Evaluating Feasibility of Using Wireless Sensor Networks in a Coffee Crop Through Simulation of AODV, AOMDV, DSDV and Their Variants with 802.15.4 Mac Protocol
Ederval Pablo Ferreira da Cruz, Luis Eduardo Gottardo, Franciele, Pereira Rossini, Vinicius de Souza Oliveira, Lucas Cellim Pereira

TL;DR
This study assesses the feasibility of deploying wireless sensor networks in coffee crops by simulating various routing protocols and MAC configurations, demonstrating that certain protocols like AOMDVMOD are suitable for real-world agricultural environments.
Contribution
It evaluates and compares multiple routing protocols with a specific MAC protocol in a coffee crop setting, introducing variants AODVMOD and AOMDVMOD for the first time.
Findings
AOMDVMOD outperforms other protocols in simulations.
Wireless sensor networks are feasible in coffee crop environments.
Simulation results support practical deployment of WSNs in agriculture.
Abstract
A Wireless Sensor Networks is a network formed with sensors that have characteristics to sensor an area to extract a specific metric, depending of the application.
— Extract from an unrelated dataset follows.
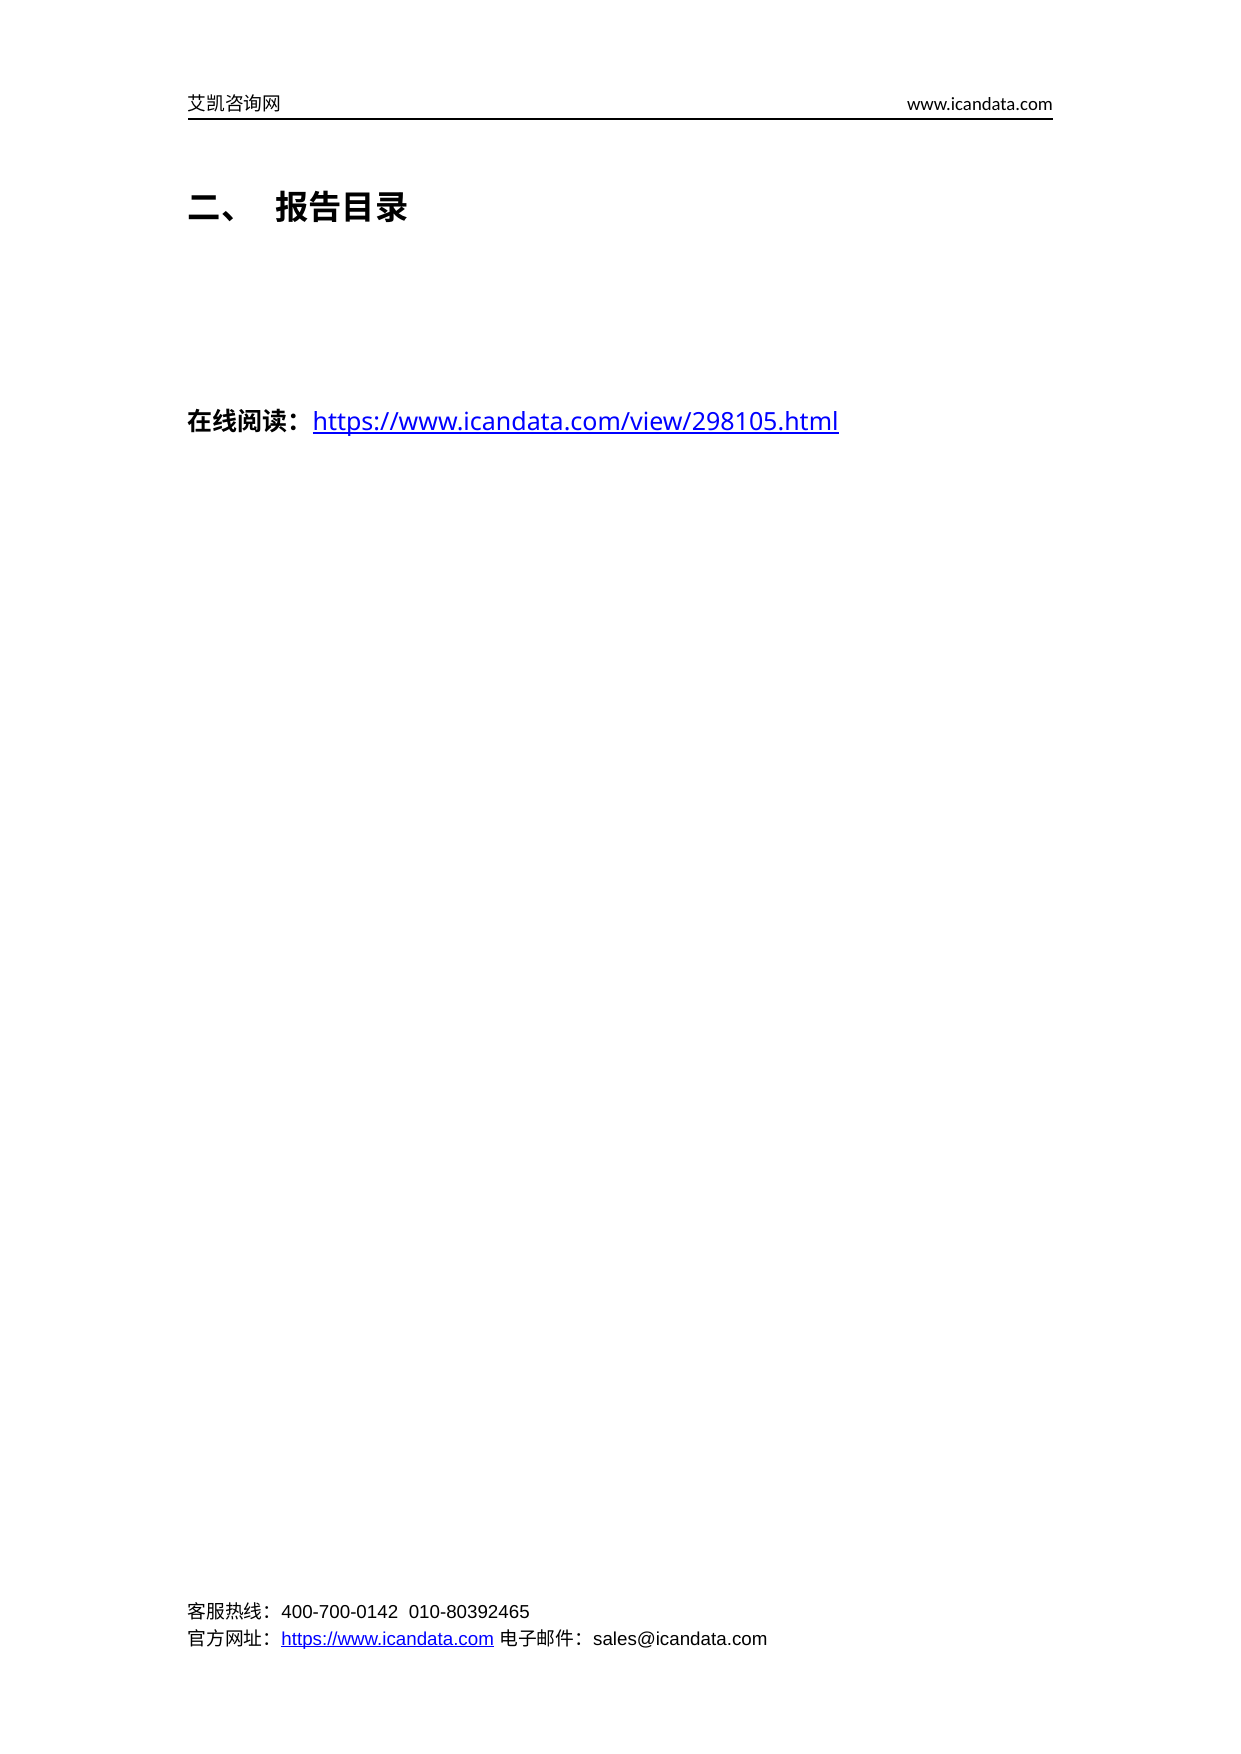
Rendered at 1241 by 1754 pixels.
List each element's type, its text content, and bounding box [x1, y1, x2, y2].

text 在线阅读：https://www.icandata.com/view/298105.html [187, 387, 1053, 452]
subtitle 报告目录 [187, 172, 1053, 237]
We would like to analyse the feasibility to use sensors in a coffee crop. In this work we are evaluating routing protocols using real dimensions and characteristics of a coffee crop. We evaluate, through simulation, AODV, DSDV and AOMDV and two variants known in this work as AODVMOD and AOMDVMOD with 802.15.4 MAC Protocol. For this comparison, we defined three performance metrics: Packet Delivery Ratio (PDR), End -to-End Delay and Average Energy Consumption. Simulation results show that AOMDVMOD overall, outperforms others routing protocols evaluated, showing that is possible to use WSN in a real coffee crop environment.